*EXCERPT PROVIDED*

- - - -

OpenGL Tips

Camera

Some informational pages about implementing a camera:

Stack Exchange – I’m rotating an object on two axes, so why does it keep twisting around the third axis?

LearnOpenGL – Camera

3D Game Engine Programming – Understanding the View Matrix

Placing a Camera: the LookAt Function

These generally suggest accumulating yaw and pitch, clamping pitch, and calculating right, up, and forward vectors to create a LookAt view matrix.

Here we suggest a related approach, wherein per-frame yaw and pitch values are taken as direction vectors in camera space, to calculate a forward vector for LookAt in world space, while maintaining a consistent up vector.

The result is a camera that reacts consistently to input, regardless of the orientation of the camera. In other words, when the camera is looking at an object, rotating the camera left will always make the object on the screen appear to move to the right, regardless if the camera is above, or behind, or in any other relation to the object.

The gist of it, as the code below shows, is to transform the vector (yaw, pitch, 1, 0) by the inverse of the view matrix. (The view matrix transforms world coordinates to camera space; its inverse transforms camera space to world coordinates.) This produces the desired forward vector in world space.

The fourth column of that inverted matrix is the position of the camera (assuming a column-major matrix), and the second column is the camera up vector, both in world space. Taken together, the camera position, and forward and up vectors are used to construct a new LookAt view matrix for rendering.


public class Camera
{

//
// this float[16] array can be passed
// as a shader uniform, e.g.:
//
// uniform mat4 ViewMatrix;
// gl_Position = ProjectionMatrix
//             * ViewMatrix
//             * vec4(aPos, 1.);
//
// use your standard method to overwrite this with
// a constructed look-at matrix, whenever the camera
// has to be set explicitly, e.g. during scene set-up.
//

public readonly float[] ViewMatrix = Matrix.Identity();

//
// per-frame Update method.
//
// yRotation - negative values rotate left,
//             positive values rotate right
//
// xRotation - negative values rotate down,
//             positive values rotate up
//
// zMovement - negative values move backward,
//             positive values move forward
//
// (the above assumes a left-hand coordinate system
// where positive X goes right, positive Y goes up,
// and positive Z goes forward into the screen.)

- - - -

*SUPPLIED INFORMATION*
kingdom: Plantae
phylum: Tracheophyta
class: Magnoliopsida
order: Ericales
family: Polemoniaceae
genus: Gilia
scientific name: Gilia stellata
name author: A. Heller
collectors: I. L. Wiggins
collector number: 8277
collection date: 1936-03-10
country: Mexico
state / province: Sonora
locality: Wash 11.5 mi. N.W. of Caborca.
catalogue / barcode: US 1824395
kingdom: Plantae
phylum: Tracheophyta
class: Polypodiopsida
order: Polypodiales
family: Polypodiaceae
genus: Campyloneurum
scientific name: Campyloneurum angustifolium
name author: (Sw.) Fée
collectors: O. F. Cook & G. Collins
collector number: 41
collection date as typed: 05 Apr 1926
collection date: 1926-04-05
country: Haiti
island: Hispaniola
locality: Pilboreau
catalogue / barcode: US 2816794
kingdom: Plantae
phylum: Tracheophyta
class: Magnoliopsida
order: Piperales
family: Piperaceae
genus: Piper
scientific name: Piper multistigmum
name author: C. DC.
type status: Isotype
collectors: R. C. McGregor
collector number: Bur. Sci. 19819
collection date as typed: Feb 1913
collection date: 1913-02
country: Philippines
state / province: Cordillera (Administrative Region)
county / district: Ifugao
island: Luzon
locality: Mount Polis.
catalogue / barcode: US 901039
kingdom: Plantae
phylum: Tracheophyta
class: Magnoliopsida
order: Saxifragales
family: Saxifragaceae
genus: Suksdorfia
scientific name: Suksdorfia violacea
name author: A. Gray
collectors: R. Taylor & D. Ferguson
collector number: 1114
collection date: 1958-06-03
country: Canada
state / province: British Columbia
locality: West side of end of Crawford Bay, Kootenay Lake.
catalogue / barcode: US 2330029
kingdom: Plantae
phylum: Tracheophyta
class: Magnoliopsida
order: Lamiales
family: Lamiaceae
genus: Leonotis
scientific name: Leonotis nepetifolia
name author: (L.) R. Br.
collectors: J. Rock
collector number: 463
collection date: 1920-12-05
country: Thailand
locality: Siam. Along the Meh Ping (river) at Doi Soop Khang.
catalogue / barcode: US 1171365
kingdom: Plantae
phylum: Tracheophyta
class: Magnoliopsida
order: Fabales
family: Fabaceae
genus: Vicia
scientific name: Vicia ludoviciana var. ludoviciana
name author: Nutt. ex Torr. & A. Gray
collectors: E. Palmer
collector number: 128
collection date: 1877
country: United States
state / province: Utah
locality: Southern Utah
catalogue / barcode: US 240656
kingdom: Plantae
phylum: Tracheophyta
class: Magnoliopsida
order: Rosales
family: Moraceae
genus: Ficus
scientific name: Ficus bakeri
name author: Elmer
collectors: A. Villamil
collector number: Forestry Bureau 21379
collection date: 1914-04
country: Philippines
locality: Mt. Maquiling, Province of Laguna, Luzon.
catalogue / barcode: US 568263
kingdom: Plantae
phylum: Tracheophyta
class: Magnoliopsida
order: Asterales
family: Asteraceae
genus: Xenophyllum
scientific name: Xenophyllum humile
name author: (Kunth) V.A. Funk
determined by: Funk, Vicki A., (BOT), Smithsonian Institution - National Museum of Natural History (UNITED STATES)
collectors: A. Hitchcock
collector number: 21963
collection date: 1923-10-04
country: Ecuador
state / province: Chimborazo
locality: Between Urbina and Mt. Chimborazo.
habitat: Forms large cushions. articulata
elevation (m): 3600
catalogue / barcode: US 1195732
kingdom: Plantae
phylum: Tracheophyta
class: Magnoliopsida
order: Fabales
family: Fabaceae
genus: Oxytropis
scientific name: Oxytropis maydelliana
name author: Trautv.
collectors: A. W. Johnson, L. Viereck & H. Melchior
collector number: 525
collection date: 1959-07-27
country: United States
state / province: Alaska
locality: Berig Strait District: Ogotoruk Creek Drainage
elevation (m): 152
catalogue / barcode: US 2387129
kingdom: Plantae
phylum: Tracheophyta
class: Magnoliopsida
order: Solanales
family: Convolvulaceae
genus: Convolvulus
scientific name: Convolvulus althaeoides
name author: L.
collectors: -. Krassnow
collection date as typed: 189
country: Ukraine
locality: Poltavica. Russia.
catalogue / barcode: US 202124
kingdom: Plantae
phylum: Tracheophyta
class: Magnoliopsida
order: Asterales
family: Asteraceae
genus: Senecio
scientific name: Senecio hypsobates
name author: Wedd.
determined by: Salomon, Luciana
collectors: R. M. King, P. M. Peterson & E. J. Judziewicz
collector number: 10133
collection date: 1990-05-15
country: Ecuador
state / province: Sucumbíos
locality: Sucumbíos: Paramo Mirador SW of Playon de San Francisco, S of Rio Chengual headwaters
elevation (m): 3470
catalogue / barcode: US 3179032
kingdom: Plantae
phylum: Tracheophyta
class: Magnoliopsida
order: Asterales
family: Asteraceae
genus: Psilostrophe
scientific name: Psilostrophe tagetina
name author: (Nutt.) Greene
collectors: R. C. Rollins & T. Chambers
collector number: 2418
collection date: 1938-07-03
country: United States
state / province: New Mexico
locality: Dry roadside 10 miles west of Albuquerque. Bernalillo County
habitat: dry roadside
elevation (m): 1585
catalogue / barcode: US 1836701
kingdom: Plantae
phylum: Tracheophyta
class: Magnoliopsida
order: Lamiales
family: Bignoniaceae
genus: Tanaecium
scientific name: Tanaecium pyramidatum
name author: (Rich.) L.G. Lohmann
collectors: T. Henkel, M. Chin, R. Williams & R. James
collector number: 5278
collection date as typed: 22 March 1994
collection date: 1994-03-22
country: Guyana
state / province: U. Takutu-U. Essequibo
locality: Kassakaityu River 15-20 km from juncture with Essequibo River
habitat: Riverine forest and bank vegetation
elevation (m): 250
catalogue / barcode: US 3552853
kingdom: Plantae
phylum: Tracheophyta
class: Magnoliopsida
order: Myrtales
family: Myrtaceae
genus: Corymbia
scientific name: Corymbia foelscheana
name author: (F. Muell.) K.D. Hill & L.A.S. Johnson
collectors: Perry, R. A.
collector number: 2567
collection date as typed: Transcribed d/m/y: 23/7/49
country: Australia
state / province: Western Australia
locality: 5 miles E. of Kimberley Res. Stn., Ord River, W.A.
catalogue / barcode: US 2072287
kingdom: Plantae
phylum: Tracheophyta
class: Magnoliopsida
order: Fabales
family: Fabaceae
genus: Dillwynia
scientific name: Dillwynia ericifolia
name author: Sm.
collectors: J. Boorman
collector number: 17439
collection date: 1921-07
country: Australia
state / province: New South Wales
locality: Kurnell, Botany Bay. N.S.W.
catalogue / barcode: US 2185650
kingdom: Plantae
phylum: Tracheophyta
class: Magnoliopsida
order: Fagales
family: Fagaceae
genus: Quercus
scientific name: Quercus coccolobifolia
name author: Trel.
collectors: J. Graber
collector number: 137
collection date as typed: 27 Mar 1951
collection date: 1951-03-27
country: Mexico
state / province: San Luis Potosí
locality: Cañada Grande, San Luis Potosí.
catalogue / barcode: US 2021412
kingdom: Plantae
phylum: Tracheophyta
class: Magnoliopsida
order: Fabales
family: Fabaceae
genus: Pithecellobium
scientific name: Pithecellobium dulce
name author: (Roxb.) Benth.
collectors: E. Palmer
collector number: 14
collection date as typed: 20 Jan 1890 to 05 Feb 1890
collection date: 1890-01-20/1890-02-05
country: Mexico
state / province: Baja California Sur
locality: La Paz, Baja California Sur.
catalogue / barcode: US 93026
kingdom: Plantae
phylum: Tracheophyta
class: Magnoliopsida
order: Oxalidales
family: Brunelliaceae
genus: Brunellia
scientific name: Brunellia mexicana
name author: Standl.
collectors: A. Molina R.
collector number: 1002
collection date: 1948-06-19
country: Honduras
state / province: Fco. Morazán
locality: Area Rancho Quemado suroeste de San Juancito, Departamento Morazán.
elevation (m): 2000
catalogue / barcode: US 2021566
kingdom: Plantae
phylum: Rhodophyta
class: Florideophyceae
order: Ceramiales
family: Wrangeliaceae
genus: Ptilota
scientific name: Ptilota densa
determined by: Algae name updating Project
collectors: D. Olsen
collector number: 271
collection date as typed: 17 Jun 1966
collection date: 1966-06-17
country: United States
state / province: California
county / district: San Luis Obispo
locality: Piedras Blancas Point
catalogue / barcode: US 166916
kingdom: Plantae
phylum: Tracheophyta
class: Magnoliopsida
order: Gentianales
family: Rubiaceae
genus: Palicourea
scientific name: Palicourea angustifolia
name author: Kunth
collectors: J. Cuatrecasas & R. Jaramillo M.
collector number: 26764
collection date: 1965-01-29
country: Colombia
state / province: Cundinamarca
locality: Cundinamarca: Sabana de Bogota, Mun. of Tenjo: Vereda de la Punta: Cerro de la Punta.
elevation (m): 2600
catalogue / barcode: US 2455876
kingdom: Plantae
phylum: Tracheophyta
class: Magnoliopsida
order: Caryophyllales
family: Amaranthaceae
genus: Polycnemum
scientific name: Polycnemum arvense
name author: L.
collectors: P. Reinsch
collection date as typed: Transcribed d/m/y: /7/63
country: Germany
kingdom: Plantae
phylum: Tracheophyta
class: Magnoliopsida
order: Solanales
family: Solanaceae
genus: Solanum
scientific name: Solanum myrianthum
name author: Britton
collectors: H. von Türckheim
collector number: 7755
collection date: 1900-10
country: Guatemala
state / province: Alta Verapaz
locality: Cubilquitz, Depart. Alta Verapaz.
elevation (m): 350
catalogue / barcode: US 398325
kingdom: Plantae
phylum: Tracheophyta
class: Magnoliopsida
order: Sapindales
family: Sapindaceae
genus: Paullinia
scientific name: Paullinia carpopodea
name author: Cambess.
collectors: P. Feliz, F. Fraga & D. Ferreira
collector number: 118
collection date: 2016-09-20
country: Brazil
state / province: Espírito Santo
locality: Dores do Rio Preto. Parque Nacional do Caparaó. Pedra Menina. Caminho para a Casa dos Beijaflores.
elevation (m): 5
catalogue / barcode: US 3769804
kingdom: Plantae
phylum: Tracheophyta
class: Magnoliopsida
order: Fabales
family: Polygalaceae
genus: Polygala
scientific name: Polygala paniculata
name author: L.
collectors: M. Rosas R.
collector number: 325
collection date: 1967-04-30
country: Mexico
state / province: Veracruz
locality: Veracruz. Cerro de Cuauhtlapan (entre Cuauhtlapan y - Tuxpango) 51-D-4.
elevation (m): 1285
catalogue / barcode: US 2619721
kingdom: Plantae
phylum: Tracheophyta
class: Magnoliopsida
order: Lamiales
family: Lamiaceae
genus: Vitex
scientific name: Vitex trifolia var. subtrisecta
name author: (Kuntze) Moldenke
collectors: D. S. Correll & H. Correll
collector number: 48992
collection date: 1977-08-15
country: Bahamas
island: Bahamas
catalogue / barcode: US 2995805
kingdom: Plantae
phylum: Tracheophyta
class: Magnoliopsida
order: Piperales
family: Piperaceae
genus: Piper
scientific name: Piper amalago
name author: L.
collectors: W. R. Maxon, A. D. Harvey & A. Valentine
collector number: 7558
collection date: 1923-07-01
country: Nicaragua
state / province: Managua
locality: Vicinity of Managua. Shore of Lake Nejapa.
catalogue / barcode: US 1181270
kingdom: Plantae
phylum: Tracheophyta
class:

- - - -

*PROBLEMS TO WORK ON*
a. Answer these from the OpenGL tips page:
(i) What vector is transformed by the inverse of the view matrix?
(ii) Assuming a column-major matrix, which column of that inverted matrix holds the camera position?
(iii) In the Update method comments, what do negative xRotation values do?
b. Copy the OpenGL tips page between "These generally suggest" and "consistent up vector.", inclusive, and switch "yaw and pitch" to "heading and elevation".
The rows aren't needed for any of this work.

*ANSWERS PROVIDED*
a.
(i) The vector (yaw, pitch, 1, 0).
(ii) The fourth column.
(iii) They rotate down.

b.
These generally suggest accumulating heading and elevation, clamping pitch, and calculating right, up, and forward vectors to create a LookAt view matrix.

Here we suggest a related approach, wherein per-frame heading and elevation values are taken as direction vectors in camera space, to calculate a forward vector for LookAt in world space, while maintaining a consistent up vector.